The agenda item, Resolution #6, with thirteen action points was concise and clear from its very first point, 'the Norwich City Council asserts that racism is a public health crisis affecting our entire community.' I watched the meeting on public access and have rewatched it twice since and heard not one word aiming or blaming anyone or any institution for the way we are.
Rather, I heard and was inspired by a lot of voices sharing experiences, dreams (dashed and otherwise), and hopes for brighter and better days primarily because the most important step in solving a problem, any problem, is admitting that you have a problem.
At my next natal anniversary, I will celebrate (though my current social circle suggests I'll be the only one so doing) my seventieth year here on The Big Blue Marble. During all that time, despite my best effort and most strenuous exertion, I remain a white man who will never know life as a person of color, as someone of a religion different from mine, a person whose physical or mental abilities are not as mine or whose sex, sexual preference or orientation is other than my own.
I tell myself that I am not alone in feeling both empathy and sympathy for all those whose lives differ from mine and think of myself as an 'ally,' but based on the action points outlined in the resolution the City Council unanimously adopted last Monday our world is more likely to change by our actions rather than merely our words.
Some time back I came across a cartoon of two eagles in easy chairs discussing whether an owl is a predator, concluding that because neither of them had ever been attacked they had no idea what a mouse was complaining about.

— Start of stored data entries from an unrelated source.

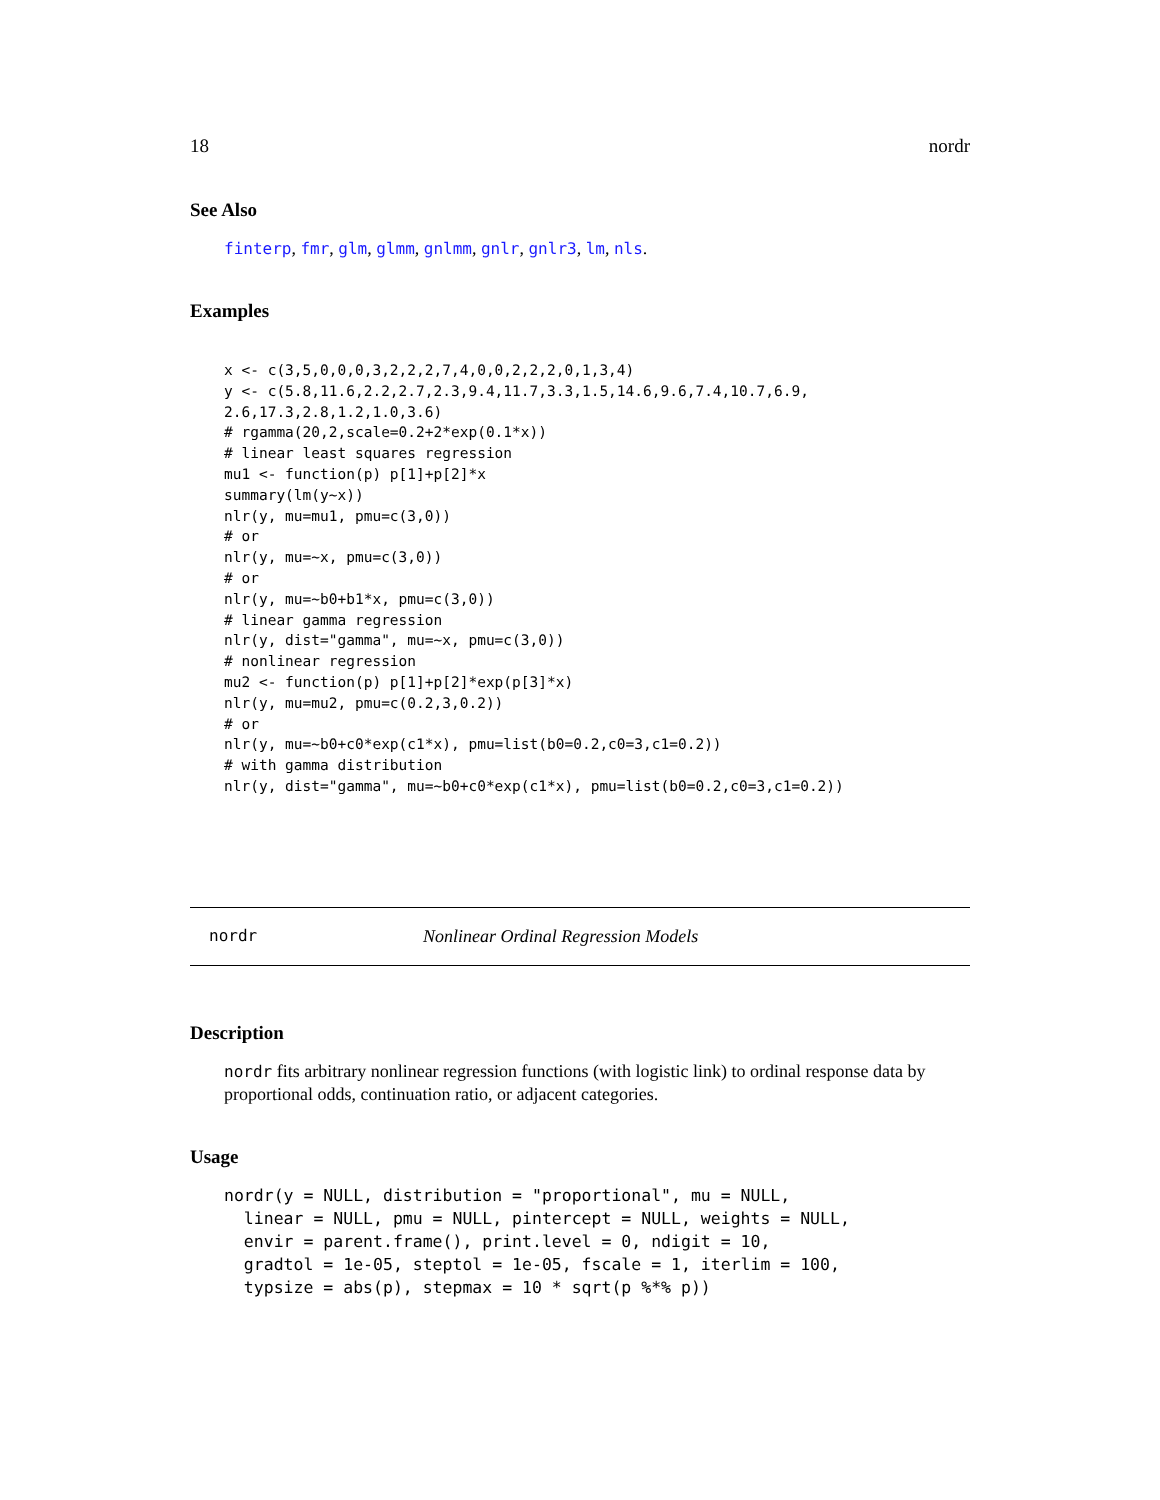18 nordr
See Also
finterp, fmr, glm, glmm, gnlmm, gnlr, gnlr3, lm, nls.
Examples
x <- c(3,5,0,0,0,3,2,2,2,7,4,0,0,2,2,2,0,1,3,4)
y <- c(5.8,11.6,2.2,2.7,2.3,9.4,11.7,3.3,1.5,14.6,9.6,7.4,10.7,6.9,
2.6,17.3,2.8,1.2,1.0,3.6)
# rgamma(20,2,scale=0.2+2*exp(0.1*x))
# linear least squares regression
mu1 <- function(p) p[1]+p[2]*x
summary(lm(y~x))
nlr(y, mu=mu1, pmu=c(3,0))
# or
nlr(y, mu=~x, pmu=c(3,0))
# or
nlr(y, mu=~b0+b1*x, pmu=c(3,0))
# linear gamma regression
nlr(y, dist="gamma", mu=~x, pmu=c(3,0))
# nonlinear regression
mu2 <- function(p) p[1]+p[2]*exp(p[3]*x)
nlr(y, mu=mu2, pmu=c(0.2,3,0.2))
# or
nlr(y, mu=~b0+c0*exp(c1*x), pmu=list(b0=0.2,c0=3,c1=0.2))
# with gamma distribution
nlr(y, dist="gamma", mu=~b0+c0*exp(c1*x), pmu=list(b0=0.2,c0=3,c1=0.2))
nordr Nonlinear Ordinal Regression Models
Description
nordr fits arbitrary nonlinear regression functions (with logistic link) to ordinal response data by proportional odds, continuation ratio, or adjacent categories.
Usage
nordr(y = NULL, distribution = "proportional", mu = NULL,
  linear = NULL, pmu = NULL, pintercept = NULL, weights = NULL,
  envir = parent.frame(), print.level = 0, ndigit = 10,
  gradtol = 1e-05, steptol = 1e-05, fscale = 1, iterlim = 100,
  typsize = abs(p), stepmax = 10 * sqrt(p %*% p))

The smile the cartoon created was quickly followed by a grimace as the realization dawned that too often our reality fails to accommodate the lives and struggles of others we choose to not know.
Reaction on social media platforms to local newspapers' coverage of the council's actions confirmed my fear that too many of us have bubbles that we refuse to acknowledge or attempt to expand (that is the great thing about being a pessimist; I can only be surprised, never disappointed).
I'd hope the health equity committee, whose members are community helping hands who've been bailing out the ocean with teaspoons for years, established as part of the adopted resolution will continue their efforts to transform the goal of equal rights, opportunities, and treatment for anyone into the reality of equal rights, opportunities, and treatment for everyone, energized by the importance and urgency so many in Norwich showed up in Council chambers to demonstrate and to represent.
This is the moment, if we so choose, to calculate the distance we've traveled towards a more perfect union and better city and then map a route for what lies ahead and how to continue the journey. Change is incremental but also inevitable; don't let anyone tell you otherwise.
Now is not the time to be daunted at the size of the task ahead but rather determined to continue the work each of us must do in a process that we all must own. Don't be distracted by gaslighters and their strawman about Critical Race Theory. The goal is Diversity, Equality, and inclusion because everyone's shadow is the same color.